ABPA eleva projeções para frango e suínos e mantém otimismo para 2027
A Associação Brasileira de Proteína Animal (ABPA) revisou para cima as projeções para a produção e as exportações brasileiras de carne de frango e de carne suína em 2026, sustentada por um cenário de custos de produção estáveis, demanda internacional aquecida e dificuldades enfrentadas por concorrentes em importantes mercados produtores. As estimativas também apontam para novo crescimento em 2027, ainda que em ritmo mais moderado.
As novas projeções foram apresentadas nesta terça-feira (28), durante coletiva de imprensa. Segundo o presidente da ABPA, Ricardo Santin, a combinação de um câmbio relativamente estável, oferta confortável de milho e farelo de soja e manutenção da sanidade dos plantéis brasileiros cria um ambiente favorável para o setor.

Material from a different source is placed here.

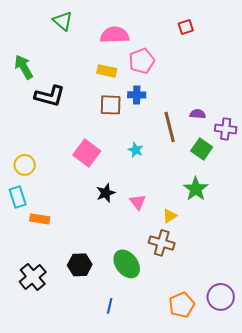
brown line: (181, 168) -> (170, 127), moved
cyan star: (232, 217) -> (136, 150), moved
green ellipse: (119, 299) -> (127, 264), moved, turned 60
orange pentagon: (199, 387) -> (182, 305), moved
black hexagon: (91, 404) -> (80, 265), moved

“Nós estamos confiantes de fechar um ano bastante positivo“, afirmou.
A avaliação da ABPA é de que os principais exportadores mundiais seguem enfrentando problemas sanitários e climáticos, o que mantém espaço para a proteína brasileira. A entidade destacou a continuidade dos surtos de influenza aviária em diversos países europeus e asiáticos, além da persistência da peste suína africana em importantes produtores. Entre janeiro e junho, 67 países notificaram casos de influenza aviária, enquanto 25 registraram focos de peste suína africana.
Segundo Santin, o Brasil permanece sem registros de influenza aviária em granjas comerciais e livre de peste suína africana, condição que reforça sua competitividade.
“A biosseguridade não é um ato, ela é um exercício“, afirmou.
Além da sanidade, o dirigente citou os impactos das ondas de calor, dos incêndios florestais e das dificuldades logísticas enfrentadas pela Europa, fatores que tendem a limitar a oferta de concorrentes ao longo do segundo semestre.
Mesmo diante das tensões geopolíticas envolvendo o Estreito de Ormuz, o Mar Vermelho e o estreito de Bab el-Mandeb, a ABPA considera que o setor conseguiu preservar praticamente todo o fluxo comercial com o Oriente Médio.
Segundo a entidade, as exportações para a região somaram 726 mil toneladas entre janeiro e junho deste ano, apenas 5% abaixo das 767 mil toneladas embarcadas no mesmo período de 2025.
Para Santin, o resultado demonstra a capacidade das empresas brasileiras de reorganizar rotas, utilizar portos alternativos e adaptar a logística para manter o abastecimento dos mercados da região.
Outro tema destacado na coletiva foi a exigência da União Europeia relacionada ao controle oficial sobre o uso de antimicrobianos. Santin afirmou que as empresas brasileiras continuarão operando da mesma forma que já faziam anteriormente, mantendo a segregação da produção destinada ao bloco europeu e sem utilizar promotores de crescimento ou antibióticos de importância para a medicina humana nos lotes exportados ao mercado europeu.
Segundo ele, a principal mudança é a implantação de uma camada adicional de fiscalização oficial pelo Ministério da Agricultura e Pecuária (Mapa), medida solicitada pelas autoridades europeias. O novo procedimento inclui verificações nas fábricas de ração e nas granjas, complementando os controles já realizados nos frigoríficos, e será avaliado por uma missão técnica da União Europeia prevista para o fim de agosto.
A ABPA afirma que o setor continuará cumprindo os mesmos requisitos sanitários exigidos pelo bloco e aguarda a conclusão da avaliação europeia para que o Brasil volte à lista de países autorizados a exportar carne de frango ao mercado europeu.
“O Brasil vai continuar a fazer o que sempre fez. Nós vamos cumprir o que a gente sempre cumpriu“, disse Santin.
Na avicultura de postura, a entidade reduziu a projeção de exportações para este ano, refletindo principalmente a normalização da produção norte-americana após os surtos de influenza aviária registrados em 2025.
Apesar disso, a produção nacional e o consumo interno de ovos devem continuar em expansão neste ano e também em 2027. Segundo Santin, o setor conseguiu compensar a perda do mercado norte-americano com a abertura eampliação de embarques para países como Chile, Japão e Emirados Árabes Unidos, consolidando um novo patamar para as exportações brasileiras.